┌──

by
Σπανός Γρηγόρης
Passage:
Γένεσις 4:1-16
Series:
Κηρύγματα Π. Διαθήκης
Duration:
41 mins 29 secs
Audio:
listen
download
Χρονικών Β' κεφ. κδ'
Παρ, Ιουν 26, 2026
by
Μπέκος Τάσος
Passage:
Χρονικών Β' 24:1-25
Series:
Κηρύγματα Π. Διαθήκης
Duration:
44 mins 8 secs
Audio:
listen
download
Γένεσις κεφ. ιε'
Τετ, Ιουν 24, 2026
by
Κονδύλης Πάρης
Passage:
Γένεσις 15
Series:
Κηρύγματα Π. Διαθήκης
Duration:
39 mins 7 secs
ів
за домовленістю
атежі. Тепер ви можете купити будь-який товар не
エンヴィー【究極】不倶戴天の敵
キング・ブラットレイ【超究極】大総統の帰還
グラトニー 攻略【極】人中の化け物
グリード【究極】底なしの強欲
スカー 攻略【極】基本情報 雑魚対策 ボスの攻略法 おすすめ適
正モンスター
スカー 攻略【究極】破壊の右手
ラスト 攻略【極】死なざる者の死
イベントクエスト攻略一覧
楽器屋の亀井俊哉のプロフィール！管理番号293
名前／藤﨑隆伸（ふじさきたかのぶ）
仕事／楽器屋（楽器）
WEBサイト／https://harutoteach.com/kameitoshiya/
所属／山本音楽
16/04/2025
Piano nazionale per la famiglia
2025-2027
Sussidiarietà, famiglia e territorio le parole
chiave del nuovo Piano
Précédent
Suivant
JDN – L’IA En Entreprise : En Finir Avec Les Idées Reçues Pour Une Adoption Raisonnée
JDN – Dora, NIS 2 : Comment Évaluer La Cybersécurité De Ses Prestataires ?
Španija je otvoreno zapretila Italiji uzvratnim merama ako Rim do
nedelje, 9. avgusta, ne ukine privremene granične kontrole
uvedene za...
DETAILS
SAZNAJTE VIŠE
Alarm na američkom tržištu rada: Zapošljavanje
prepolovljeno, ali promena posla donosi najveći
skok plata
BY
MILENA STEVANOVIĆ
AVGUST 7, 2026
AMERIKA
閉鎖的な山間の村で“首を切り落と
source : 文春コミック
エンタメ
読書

└──

*INSTRUCTION*
Whatever appears in the lines above should be copied exactly.

*TASK OUTPUT*
by
Σπανός Γρηγόρης
Passage:
Γένεσις 4:1-16
Series:
Κηρύγματα Π. Διαθήκης
Duration:
41 mins 29 secs
Audio:
listen
download
Χρονικών Β' κεφ. κδ'
Παρ, Ιουν 26, 2026
by
Μπέκος Τάσος
Passage:
Χρονικών Β' 24:1-25
Series:
Κηρύγματα Π. Διαθήκης
Duration:
44 mins 8 secs
Audio:
listen
download
Γένεσις κεφ. ιε'
Τετ, Ιουν 24, 2026
by
Κονδύλης Πάρης
Passage:
Γένεσις 15
Series:
Κηρύγματα Π. Διαθήκης
Duration:
39 mins 7 secs
ів
за домовленістю
атежі. Тепер ви можете купити будь-який товар не
エンヴィー【究極】不倶戴天の敵
キング・ブラットレイ【超究極】大総統の帰還
グラトニー 攻略【極】人中の化け物
グリード【究極】底なしの強欲
スカー 攻略【極】基本情報 雑魚対策 ボスの攻略法 おすすめ適
正モンスター
スカー 攻略【究極】破壊の右手
ラスト 攻略【極】死なざる者の死
イベントクエスト攻略一覧
楽器屋の亀井俊哉のプロフィール！管理番号293
名前／藤﨑隆伸（ふじさきたかのぶ）
仕事／楽器屋（楽器）
WEBサイト／https://harutoteach.com/kameitoshiya/
所属／山本音楽
16/04/2025
Piano nazionale per la famiglia
2025-2027
Sussidiarietà, famiglia e territorio le parole
chiave del nuovo Piano
Précédent
Suivant
JDN – L’IA En Entreprise : En Finir Avec Les Idées Reçues Pour Une Adoption Raisonnée
JDN – Dora, NIS 2 : Comment Évaluer La Cybersécurité De Ses Prestataires ?
Španija je otvoreno zapretila Italiji uzvratnim merama ako Rim do
nedelje, 9. avgusta, ne ukine privremene granične kontrole
uvedene za...
DETAILS
SAZNAJTE VIŠE
Alarm na američkom tržištu rada: Zapošljavanje
prepolovljeno, ali promena posla donosi najveći
skok plata
BY
MILENA STEVANOVIĆ
AVGUST 7, 2026
AMERIKA
閉鎖的な山間の村で“首を切り落と
source : 文春コミック
エンタメ
読書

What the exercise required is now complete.